- Assignment
Express the transcribed text from all of the entries below as a JSON list of strings, with one string for each line and blank lines omitted. Leave the pictures out of the answer.

○ ○ ○ ○ ○

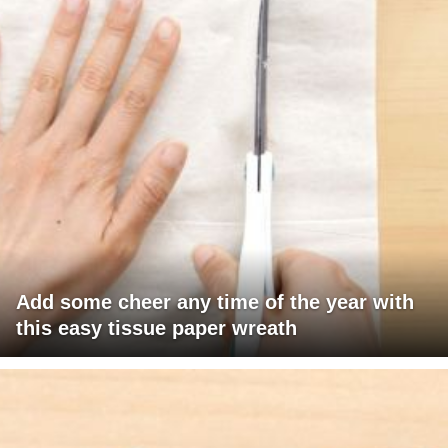
Add some cheer any time of the year with
this easy tissue paper wreath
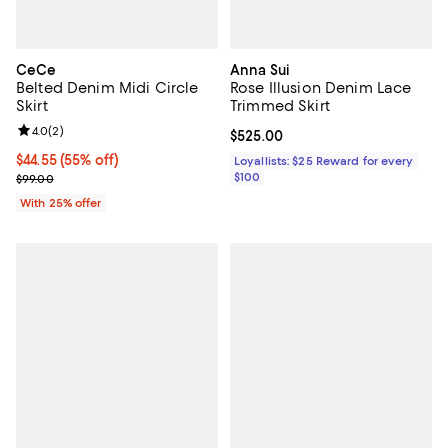
CeCe
Anna Sui
Belted Denim Midi Circle
Rose Illusion Denim Lace
Skirt
Trimmed Skirt
Review rating: 4.0 out of 5; 2 reviews;
4.0
(
2
)
Current price $525.00; ;
$525.00
$44.55; 55% off; undefined;
$44.55
(55% off)
Loyallists: $25 Reward for every
Current sale price $59.40; Previous price $99.00;
$100
$99.00
With 25% offer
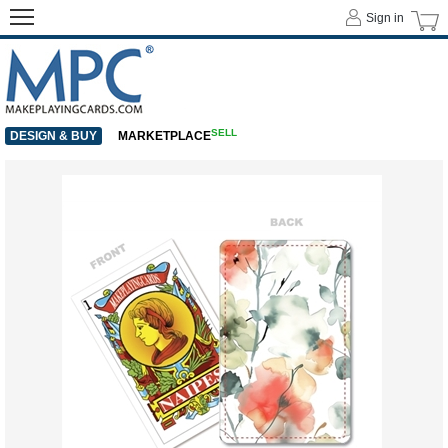
Sign in
SELL
DESIGN & BUY
MARKETPLACE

○ ○ ○ ○ ○

- Solved problem
[
  "Add some cheer any time of the year with",
  "this easy tissue paper wreath",
  "CeCe",
  "Anna Sui",
  "Belted Denim Midi Circle",
  "Rose Illusion Denim Lace",
  "Skirt",
  "Trimmed Skirt",
  "Review rating: 4.0 out of 5; 2 reviews;",
  "4.0",
  "(",
  "2",
  ")",
  "Current price $525.00; ;",
  "$525.00",
  "$44.55; 55% off; undefined;",
  "$44.55",
  "(55% off)",
  "Loyallists: $25 Reward for every",
  "Current sale price $59.40; Previous price $99.00;",
  "$100",
  "$99.00",
  "With 25% offer",
  "Sign in",
  "SELL",
  "DESIGN & BUY",
  "MARKETPLACE"
]